▶ **Written task**:
Copy out every one of the rows below word for word, leaving nothing out.

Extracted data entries
——

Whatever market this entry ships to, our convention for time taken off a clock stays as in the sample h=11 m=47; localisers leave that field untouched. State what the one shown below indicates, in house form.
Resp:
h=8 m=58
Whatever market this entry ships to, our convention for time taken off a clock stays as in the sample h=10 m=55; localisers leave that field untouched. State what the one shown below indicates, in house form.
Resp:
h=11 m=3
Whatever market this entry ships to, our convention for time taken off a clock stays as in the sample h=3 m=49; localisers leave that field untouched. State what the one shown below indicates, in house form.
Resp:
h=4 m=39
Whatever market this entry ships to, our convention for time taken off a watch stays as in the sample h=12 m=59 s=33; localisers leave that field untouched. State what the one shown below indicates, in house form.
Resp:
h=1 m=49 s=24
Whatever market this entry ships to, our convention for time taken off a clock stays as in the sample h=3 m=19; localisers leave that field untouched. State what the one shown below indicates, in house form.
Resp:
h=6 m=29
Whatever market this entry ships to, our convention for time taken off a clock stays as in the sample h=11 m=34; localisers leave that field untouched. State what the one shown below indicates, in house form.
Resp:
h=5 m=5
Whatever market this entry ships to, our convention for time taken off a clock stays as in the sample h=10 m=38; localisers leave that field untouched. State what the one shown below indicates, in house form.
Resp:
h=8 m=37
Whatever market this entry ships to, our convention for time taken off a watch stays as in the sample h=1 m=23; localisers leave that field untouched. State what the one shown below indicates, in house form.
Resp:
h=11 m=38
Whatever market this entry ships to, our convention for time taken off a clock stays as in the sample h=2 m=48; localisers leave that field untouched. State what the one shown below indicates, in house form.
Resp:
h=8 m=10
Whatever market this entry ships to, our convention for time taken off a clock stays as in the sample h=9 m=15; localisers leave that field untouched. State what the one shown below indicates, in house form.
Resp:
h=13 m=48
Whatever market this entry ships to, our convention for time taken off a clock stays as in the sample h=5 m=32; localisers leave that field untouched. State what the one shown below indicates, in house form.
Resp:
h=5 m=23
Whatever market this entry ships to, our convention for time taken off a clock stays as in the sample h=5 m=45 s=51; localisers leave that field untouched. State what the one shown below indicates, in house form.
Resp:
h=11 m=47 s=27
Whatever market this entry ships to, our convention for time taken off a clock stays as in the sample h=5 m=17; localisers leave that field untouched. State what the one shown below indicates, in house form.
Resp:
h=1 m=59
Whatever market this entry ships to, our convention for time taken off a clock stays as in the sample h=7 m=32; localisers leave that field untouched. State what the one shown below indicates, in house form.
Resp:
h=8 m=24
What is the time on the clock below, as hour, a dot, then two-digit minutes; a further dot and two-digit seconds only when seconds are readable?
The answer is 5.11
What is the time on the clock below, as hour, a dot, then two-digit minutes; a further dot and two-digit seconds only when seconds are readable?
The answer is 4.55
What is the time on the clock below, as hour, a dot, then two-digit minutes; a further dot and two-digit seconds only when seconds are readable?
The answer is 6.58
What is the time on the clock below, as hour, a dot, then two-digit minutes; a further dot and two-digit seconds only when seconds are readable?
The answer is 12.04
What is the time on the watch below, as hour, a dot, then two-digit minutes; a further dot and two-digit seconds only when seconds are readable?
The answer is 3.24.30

——

▶ **Completed exercise**:
Whatever market this entry ships to, our convention for time taken off a clock stays as in the sample h=11 m=47; localisers leave that field untouched. State what the one shown below indicates, in house form.
Resp:
h=8 m=58
Whatever market this entry ships to, our convention for time taken off a clock stays as in the sample h=10 m=55; localisers leave that field untouched. State what the one shown below indicates, in house form.
Resp:
h=11 m=3
Whatever market this entry ships to, our convention for time taken off a clock stays as in the sample h=3 m=49; localisers leave that field untouched. State what the one shown below indicates, in house form.
Resp:
h=4 m=39
Whatever market this entry ships to, our convention for time taken off a watch stays as in the sample h=12 m=59 s=33; localisers leave that field untouched. State what the one shown below indicates, in house form.
Resp:
h=1 m=49 s=24
Whatever market this entry ships to, our convention for time taken off a clock stays as in the sample h=3 m=19; localisers leave that field untouched. State what the one shown below indicates, in house form.
Resp:
h=6 m=29
Whatever market this entry ships to, our convention for time taken off a clock stays as in the sample h=11 m=34; localisers leave that field untouched. State what the one shown below indicates, in house form.
Resp:
h=5 m=5
Whatever market this entry ships to, our convention for time taken off a clock stays as in the sample h=10 m=38; localisers leave that field untouched. State what the one shown below indicates, in house form.
Resp:
h=8 m=37
Whatever market this entry ships to, our convention for time taken off a watch stays as in the sample h=1 m=23; localisers leave that field untouched. State what the one shown below indicates, in house form.
Resp:
h=11 m=38
Whatever market this entry ships to, our convention for time taken off a clock stays as in the sample h=2 m=48; localisers leave that field untouched. State what the one shown below indicates, in house form.
Resp:
h=8 m=10
Whatever market this entry ships to, our convention for time taken off a clock stays as in the sample h=9 m=15; localisers leave that field untouched. State what the one shown below indicates, in house form.
Resp:
h=13 m=48
Whatever market this entry ships to, our convention for time taken off a clock stays as in the sample h=5 m=32; localisers leave that field untouched. State what the one shown below indicates, in house form.
Resp:
h=5 m=23
Whatever market this entry ships to, our convention for time taken off a clock stays as in the sample h=5 m=45 s=51; localisers leave that field untouched. State what the one shown below indicates, in house form.
Resp:
h=11 m=47 s=27
Whatever market this entry ships to, our convention for time taken off a clock stays as in the sample h=5 m=17; localisers leave that field untouched. State what the one shown below indicates, in house form.
Resp:
h=1 m=59
Whatever market this entry ships to, our convention for time taken off a clock stays as in the sample h=7 m=32; localisers leave that field untouched. State what the one shown below indicates, in house form.
Resp:
h=8 m=24
What is the time on the clock below, as hour, a dot, then two-digit minutes; a further dot and two-digit seconds only when seconds are readable?
The answer is 5.11
What is the time on the clock below, as hour, a dot, then two-digit minutes; a further dot and two-digit seconds only when seconds are readable?
The answer is 4.55
What is the time on the clock below, as hour, a dot, then two-digit minutes; a further dot and two-digit seconds only when seconds are readable?
The answer is 6.58
What is the time on the clock below, as hour, a dot, then two-digit minutes; a further dot and two-digit seconds only when seconds are readable?
The answer is 12.04
What is the time on the watch below, as hour, a dot, then two-digit minutes; a further dot and two-digit seconds only when seconds are readable?
The answer is 3.24.30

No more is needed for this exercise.